---------- Dataset excerpts ----------

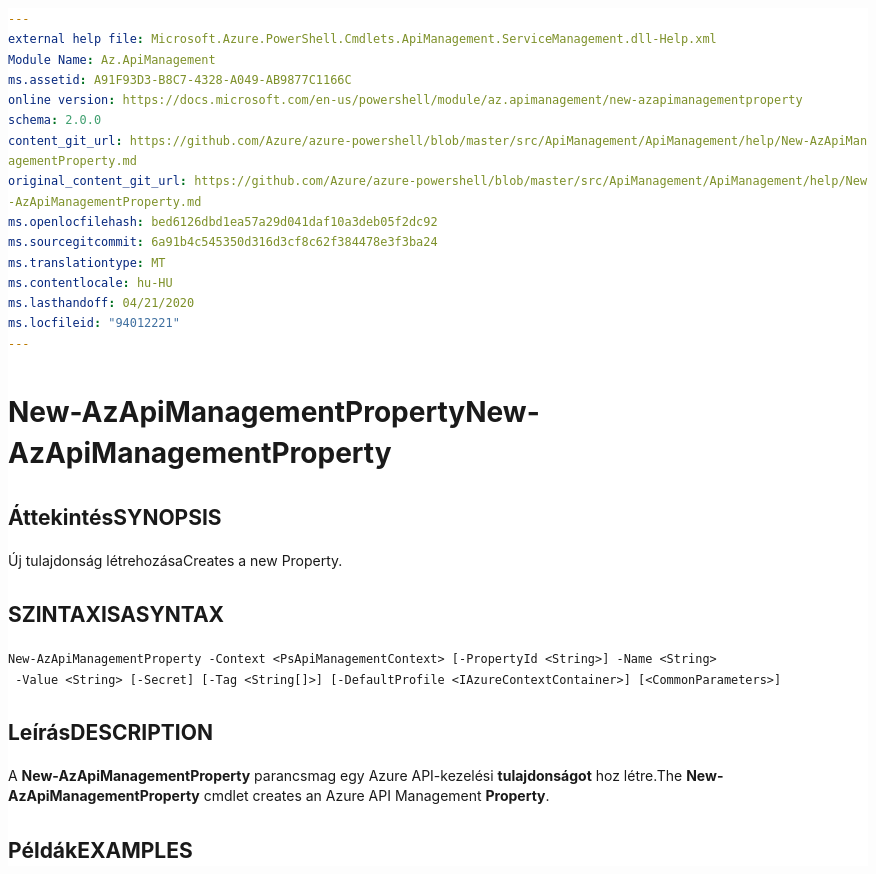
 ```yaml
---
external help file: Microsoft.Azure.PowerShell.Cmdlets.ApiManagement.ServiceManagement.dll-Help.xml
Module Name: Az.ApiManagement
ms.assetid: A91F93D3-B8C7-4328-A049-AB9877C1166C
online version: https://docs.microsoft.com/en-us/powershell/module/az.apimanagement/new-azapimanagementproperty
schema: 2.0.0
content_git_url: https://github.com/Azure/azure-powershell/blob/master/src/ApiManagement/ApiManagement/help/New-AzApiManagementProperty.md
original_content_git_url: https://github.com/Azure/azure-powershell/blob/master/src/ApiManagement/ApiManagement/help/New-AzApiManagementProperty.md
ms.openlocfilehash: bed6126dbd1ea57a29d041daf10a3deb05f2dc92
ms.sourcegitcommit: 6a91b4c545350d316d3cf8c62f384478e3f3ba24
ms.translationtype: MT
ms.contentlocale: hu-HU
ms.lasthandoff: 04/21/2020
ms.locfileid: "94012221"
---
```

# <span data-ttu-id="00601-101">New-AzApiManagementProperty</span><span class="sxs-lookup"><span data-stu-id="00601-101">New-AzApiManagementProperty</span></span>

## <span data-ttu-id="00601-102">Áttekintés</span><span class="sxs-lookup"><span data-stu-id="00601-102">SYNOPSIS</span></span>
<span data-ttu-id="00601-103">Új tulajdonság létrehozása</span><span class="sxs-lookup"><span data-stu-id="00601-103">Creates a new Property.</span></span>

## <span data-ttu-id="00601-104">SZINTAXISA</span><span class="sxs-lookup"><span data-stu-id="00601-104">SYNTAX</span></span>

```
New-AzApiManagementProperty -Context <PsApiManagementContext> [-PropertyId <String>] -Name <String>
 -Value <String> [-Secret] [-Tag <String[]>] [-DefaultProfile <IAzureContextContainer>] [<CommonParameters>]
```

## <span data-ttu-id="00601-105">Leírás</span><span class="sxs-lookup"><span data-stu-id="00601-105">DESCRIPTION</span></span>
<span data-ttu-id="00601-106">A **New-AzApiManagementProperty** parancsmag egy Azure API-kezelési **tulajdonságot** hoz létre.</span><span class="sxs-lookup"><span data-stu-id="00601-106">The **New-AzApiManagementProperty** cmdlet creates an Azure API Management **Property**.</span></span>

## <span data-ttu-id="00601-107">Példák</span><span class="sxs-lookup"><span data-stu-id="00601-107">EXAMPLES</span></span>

----------

> What the exercise asks
Could you reproduce the listing above word for word while leaving out its pictures?

> Result
 ```yaml
---
external help file: Microsoft.Azure.PowerShell.Cmdlets.ApiManagement.ServiceManagement.dll-Help.xml
Module Name: Az.ApiManagement
ms.assetid: A91F93D3-B8C7-4328-A049-AB9877C1166C
online version: https://docs.microsoft.com/en-us/powershell/module/az.apimanagement/new-azapimanagementproperty
schema: 2.0.0
content_git_url: https://github.com/Azure/azure-powershell/blob/master/src/ApiManagement/ApiManagement/help/New-AzApiManagementProperty.md
original_content_git_url: https://github.com/Azure/azure-powershell/blob/master/src/ApiManagement/ApiManagement/help/New-AzApiManagementProperty.md
ms.openlocfilehash: bed6126dbd1ea57a29d041daf10a3deb05f2dc92
ms.sourcegitcommit: 6a91b4c545350d316d3cf8c62f384478e3f3ba24
ms.translationtype: MT
ms.contentlocale: hu-HU
ms.lasthandoff: 04/21/2020
ms.locfileid: "94012221"
---
```

# <span data-ttu-id="00601-101">New-AzApiManagementProperty</span><span class="sxs-lookup"><span data-stu-id="00601-101">New-AzApiManagementProperty</span></span>

## <span data-ttu-id="00601-102">Áttekintés</span><span class="sxs-lookup"><span data-stu-id="00601-102">SYNOPSIS</span></span>
<span data-ttu-id="00601-103">Új tulajdonság létrehozása</span><span class="sxs-lookup"><span data-stu-id="00601-103">Creates a new Property.</span></span>

## <span data-ttu-id="00601-104">SZINTAXISA</span><span class="sxs-lookup"><span data-stu-id="00601-104">SYNTAX</span></span>

```
New-AzApiManagementProperty -Context <PsApiManagementContext> [-PropertyId <String>] -Name <String>
 -Value <String> [-Secret] [-Tag <String[]>] [-DefaultProfile <IAzureContextContainer>] [<CommonParameters>]
```

## <span data-ttu-id="00601-105">Leírás</span><span class="sxs-lookup"><span data-stu-id="00601-105">DESCRIPTION</span></span>
<span data-ttu-id="00601-106">A **New-AzApiManagementProperty** parancsmag egy Azure API-kezelési **tulajdonságot** hoz létre.</span><span class="sxs-lookup"><span data-stu-id="00601-106">The **New-AzApiManagementProperty** cmdlet creates an Azure API Management **Property**.</span></span>

## <span data-ttu-id="00601-107">Példák</span><span class="sxs-lookup"><span data-stu-id="00601-107">EXAMPLES</span></span>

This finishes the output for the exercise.